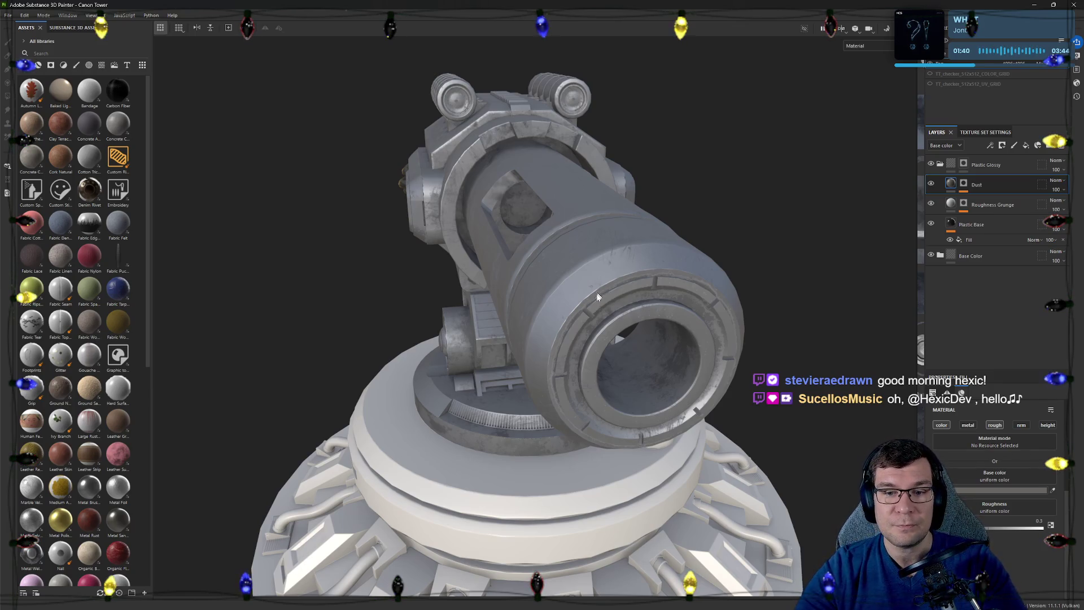
{"action": "mouse_move", "coordinate": [600, 292]}
{"action": "left_mouse_down", "text": "alt"}
{"action": "mouse_move", "coordinate": [520, 218]}
{"action": "mouse_move", "coordinate": [702, 266]}
{"action": "left_mouse_up", "text": "alt"}
{"action": "scroll", "coordinate": [747, 296], "scroll_direction": "up", "scroll_amount": 3}
{"action": "mouse_move", "coordinate": [747, 297]}
{"action": "left_mouse_down", "text": "alt"}
{"action": "mouse_move", "coordinate": [685, 333]}
{"action": "mouse_move", "coordinate": [648, 338]}
{"action": "mouse_move", "coordinate": [696, 327]}
{"action": "mouse_move", "coordinate": [646, 331]}
{"action": "left_mouse_up", "text": "alt"}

* * * * * * *

### Exercise requirements
With the pictures removed, return all the entries exactly.

### Task output
{"action": "mouse_move", "coordinate": [600, 292]}
{"action": "left_mouse_down", "text": "alt"}
{"action": "mouse_move", "coordinate": [520, 218]}
{"action": "mouse_move", "coordinate": [702, 266]}
{"action": "left_mouse_up", "text": "alt"}
{"action": "scroll", "coordinate": [747, 296], "scroll_direction": "up", "scroll_amount": 3}
{"action": "mouse_move", "coordinate": [747, 297]}
{"action": "left_mouse_down", "text": "alt"}
{"action": "mouse_move", "coordinate": [685, 333]}
{"action": "mouse_move", "coordinate": [648, 338]}
{"action": "mouse_move", "coordinate": [696, 327]}
{"action": "mouse_move", "coordinate": [646, 331]}
{"action": "left_mouse_up", "text": "alt"}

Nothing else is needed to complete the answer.